This coming Sunday, January 31, the man who saved my grandfather and thousands of other Jews from the Holocaust will finally be getting his own film adaptation. “Persona Non Grata,” which will have its U.S. premiere next week at the Atlanta Jewish Film Festival, tells the story of Chiune Sugihara, a Japanese consul who granted 3,500 transit visas to fleeing Lithuanian Jewish refugees–including many yeshiva students–without the approval of his government.
As Yad Vashem recounts:
The Japanese consul asked for time to obtain authorization from his superiors to grant the visas. Nothing indicated that the Japanese Foreign Ministry would agree to this unusual request. However, Sugihara was very troubled by the refugees’ plight and therefore began issuing visas at his own initiative and without having obtained his ministry’s support. Nine days later the response from Tokyo arrived. The proposal was rejected, and authorization to grant transit visas was denied. Sugihara decided to continue with the distribution of the visas anyhow. His wife later described how the predicament of the desperate Jewish refugees had impacted her husband. After the meeting with the delegation he was troubled and contemplative until he decided to go ahead and disobey his orders. Within a brief span of time before the consulate was closed down and Sugihara had to leave Kaunas, he provided approximately 3,500 transit visas. Thanks to Sugihara they were able to leave Europe and the murder that was to begin a year later. Among the recipients of visas were many rabbis and Talmudic students. Their narrow escape enabled them to re-establish the Jewish traditional schools elsewhere.

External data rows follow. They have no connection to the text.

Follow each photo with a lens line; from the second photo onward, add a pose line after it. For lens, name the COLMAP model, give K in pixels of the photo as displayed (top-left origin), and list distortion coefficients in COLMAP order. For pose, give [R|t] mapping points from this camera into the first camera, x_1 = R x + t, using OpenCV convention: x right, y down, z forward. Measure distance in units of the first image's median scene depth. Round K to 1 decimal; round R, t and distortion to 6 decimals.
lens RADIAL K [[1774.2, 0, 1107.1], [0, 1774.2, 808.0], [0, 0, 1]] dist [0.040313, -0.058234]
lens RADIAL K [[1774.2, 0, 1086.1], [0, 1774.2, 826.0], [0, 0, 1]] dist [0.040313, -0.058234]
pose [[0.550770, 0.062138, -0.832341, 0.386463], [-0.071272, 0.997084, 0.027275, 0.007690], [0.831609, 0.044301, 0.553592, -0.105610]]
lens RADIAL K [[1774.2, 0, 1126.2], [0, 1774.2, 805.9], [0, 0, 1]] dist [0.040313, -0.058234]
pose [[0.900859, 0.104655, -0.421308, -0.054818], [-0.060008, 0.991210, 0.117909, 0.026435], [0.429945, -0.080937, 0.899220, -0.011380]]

Ultimately dismissed from the Japanese Foreign Service, Sugihara lived out his post-war life in obscurity, doing menial work to support his family. He was eventually tracked down in 1968 by one of the Jews he saved, then an economic attaché to the Israeli Embassy in Tokyo, and brought to Israel, where he received a hero’s welcome. In 1984, Yad Vashem recognized Sugihara as one of the Righteous Among the Nations. Two years later, he died.
Though Sugihara’s story has been the subject of several documentaries, it has not received biopic treatment until now. “Persona Non Grata” was directed by Japanese-American director Cellin Gluck, filmed in Poland, and stars Toshiaki Karasawa in the lead role.